1 messages · Page 1 of 1 (latest)

silent frigate
#

Hi, I'm using the HttpCrawler to scrape a static list of URLs. However, when I do get a 403 response as a result of CloudFlare challenge, the request is not retried with retryOnBlocked: true. However, if I remove retryOnBlocked, I see my errorHandler getting invoked and the request is retried. Do I understand retryOnBlocked wrong?

fossil zenith
#

Someone will reply to you shortly. In the meantime, we’ve found some posts that could help answer your question.

oblique owl
#

Hi @silent frigate can you provide us with minimal reproducable code?

iron sequoia
#

The error handler runs after every failed request, the failed request handler runs after max retries. Perhaps you might want to move some logic from one to the other?

silent frigate
#

@oblique owl Not sure if this reproduces it, in my case it lead to the described result:

const crawler = new HttpCrawler(
      {
        maxConcurrency: 2,
        maxRequestsPerMinute: 180,
        ...options,
        proxyConfiguration,
        useSessionPool: true,
        persistCookiesPerSession: true,
        retryOnBlocked: true,
        additionalMimeTypes: ["text/plain", "application/pdf"],
        async requestHandler({ pushData, request, response }) {
          await pushData({
            url: request.url,
            statusCode: response.statusCode,
          });
        },
        async failedRequestHandler({ pushData, request, response }) {
          log.error(`Request for URL "${request.url}" failed.`);
          await pushData({
            url: request.url,
            statusCode: response?.statusCode ?? 0,
          });
        },
        async errorHandler({ request }, { message }) {
          log.error(`Request failed with ${message}`);
          if (!request.noRetry) {
            const baseWaitTime = Math.pow(2, request.retryCount) * 1000;
            const jitter = baseWaitTime * (Math.random() - 0.5);
            const waitTime = baseWaitTime + jitter;
            await new Promise((resolve) => setTimeout(resolve, waitTime));
          }
        },
      },
      config,
    );
crawler.run(urls)

Nothing really special. I have two proxies in my configuration one in tier1 and the second in tier2.

oblique owl
#

Depends on the implementation of the website.

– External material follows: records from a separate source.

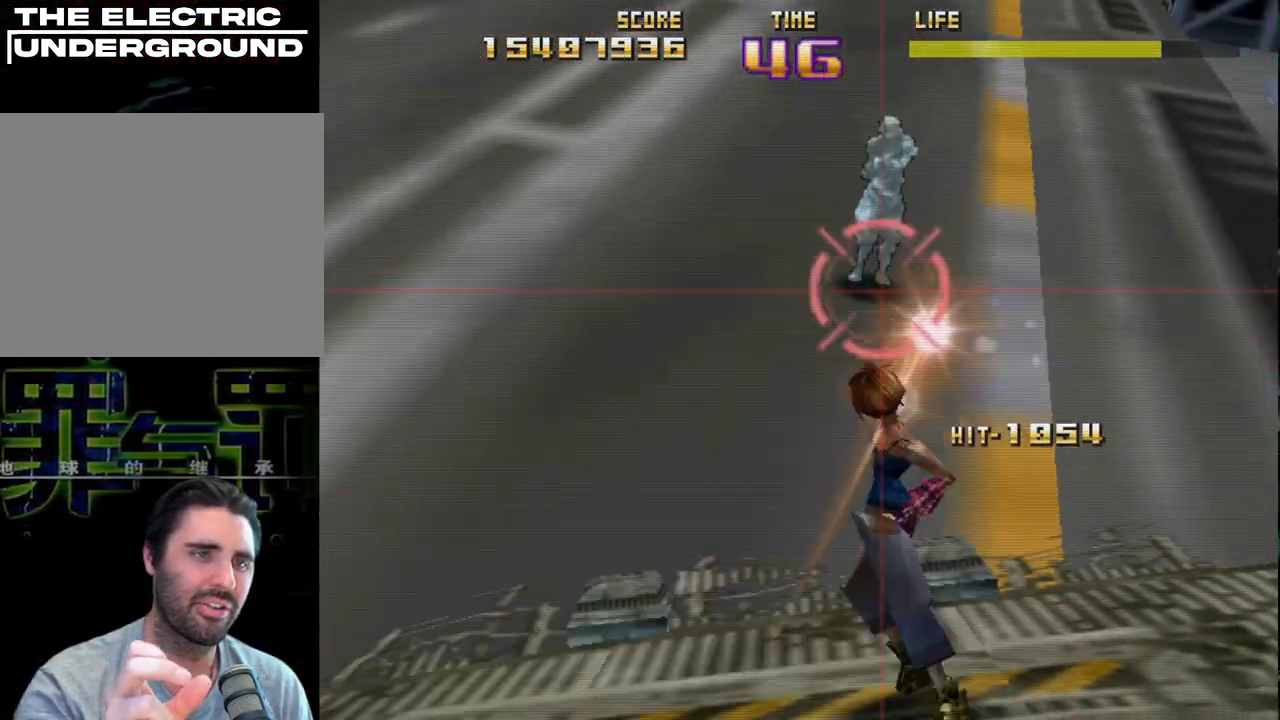
{"buttons": ["R2"], "left_stick": "up-left", "events": [[217, "left_stick", "up-left"]]}
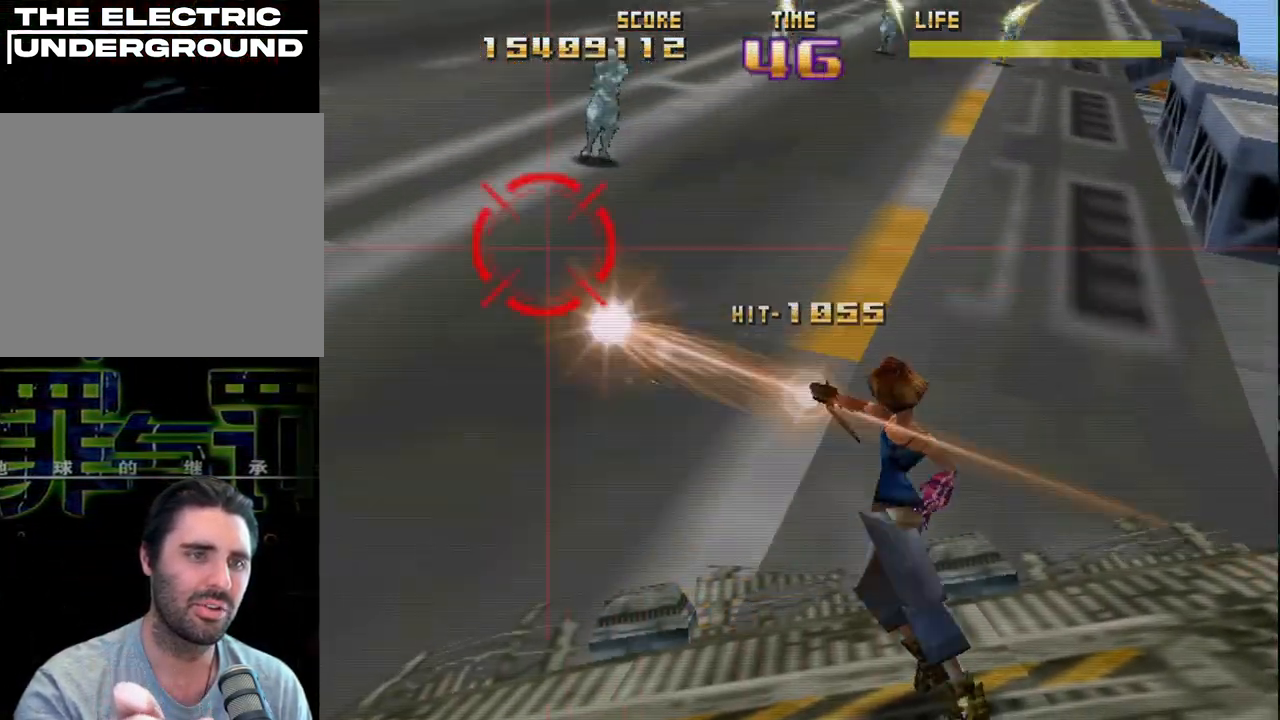
{"buttons": ["R2"], "left_stick": "down", "events": [[50, "left_stick", "right"], [383, "left_stick", "up-left"], [483, "left_stick", "down"]]}
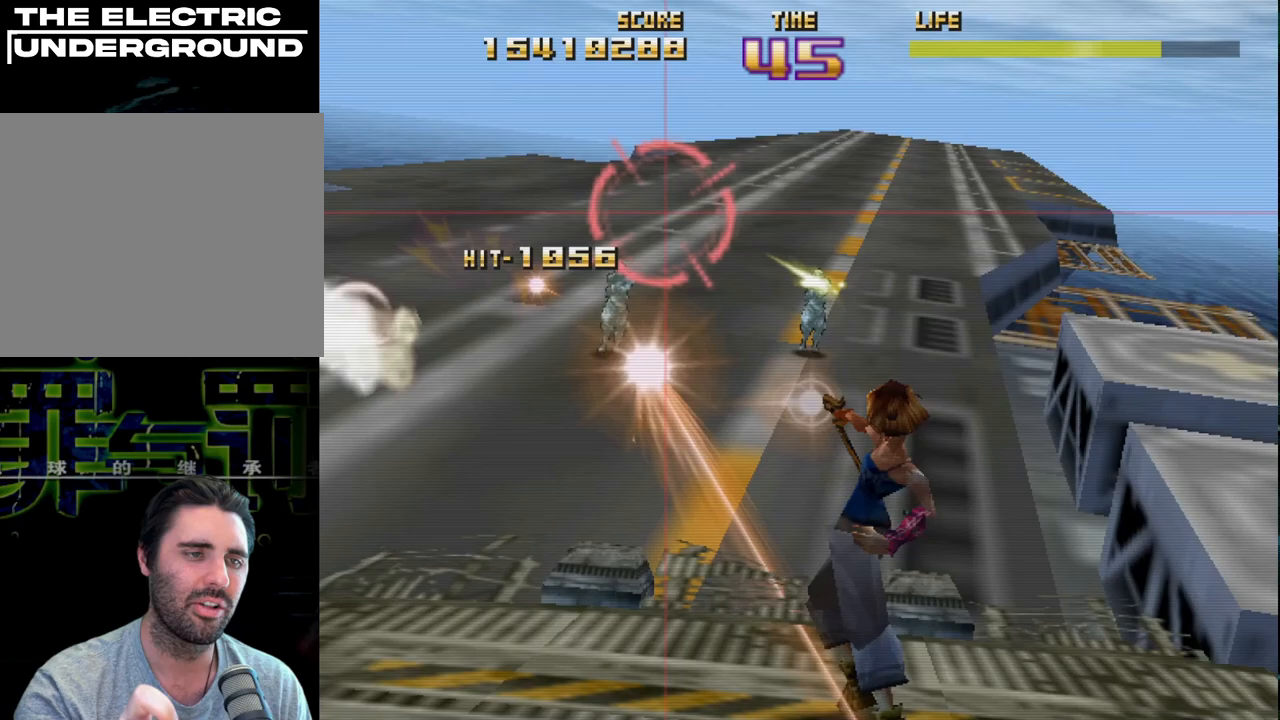
{"buttons": ["R2"], "left_stick": "right", "events": [[383, "left_stick", "right"]]}
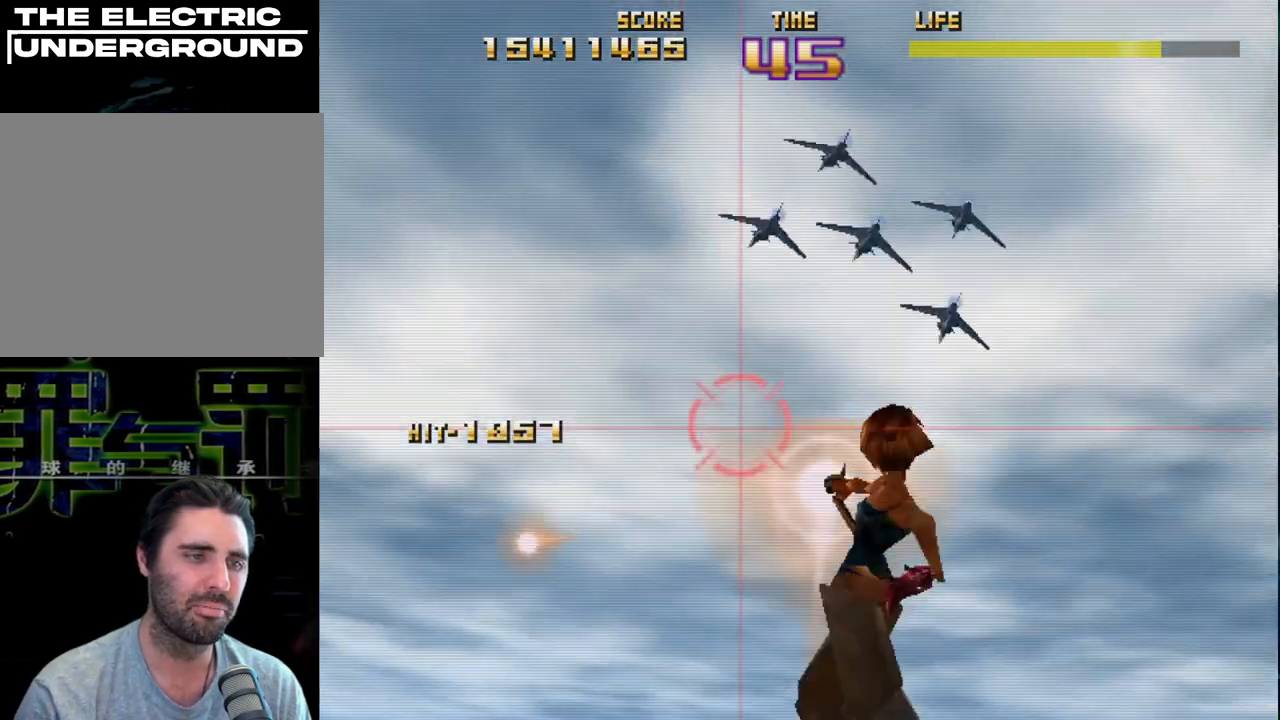
{"buttons": ["R2"], "left_stick": "center", "events": [[133, "SQUARE", "down"], [167, "left_stick", "up-left"], [283, "left_stick", "down-left"], [483, "SQUARE", "up"], [483, "left_stick", "center"]]}
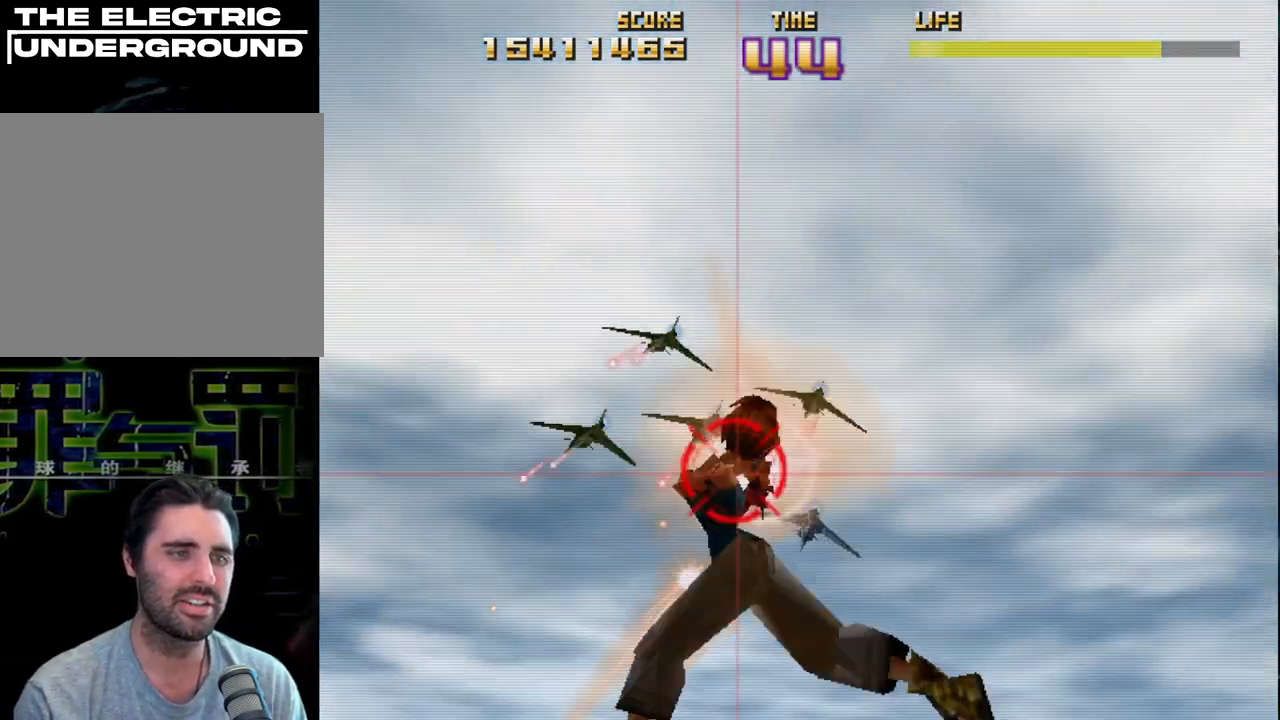
{"buttons": ["R2"], "left_stick": "up-right", "events": [[33, "left_stick", "up"], [267, "left_stick", "down-left"], [500, "left_stick", "up-right"]]}
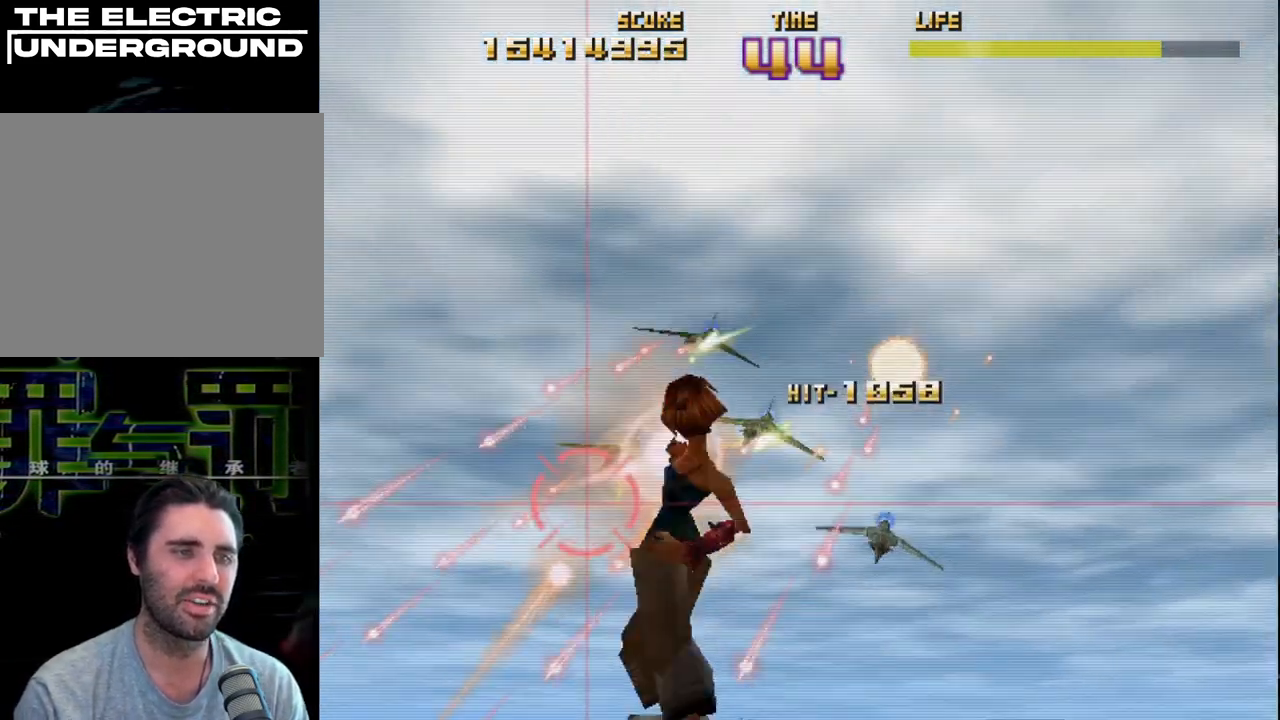
{"buttons": ["R2"], "left_stick": "right", "events": [[300, "left_stick", "up-left"], [383, "left_stick", "right"]]}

If you experience the captcha even in regular browser without proxy, than you cannot pass it just with HttpCrawler, you may need to you a browser-based solution like PuppeteerCrawler or PlaywrightCrawler.

If you don't experience the captcha in your browser - it could be about the quality of the Proxies that you set up - the website provides the captcha just to suspicious visitors (ip from proxy).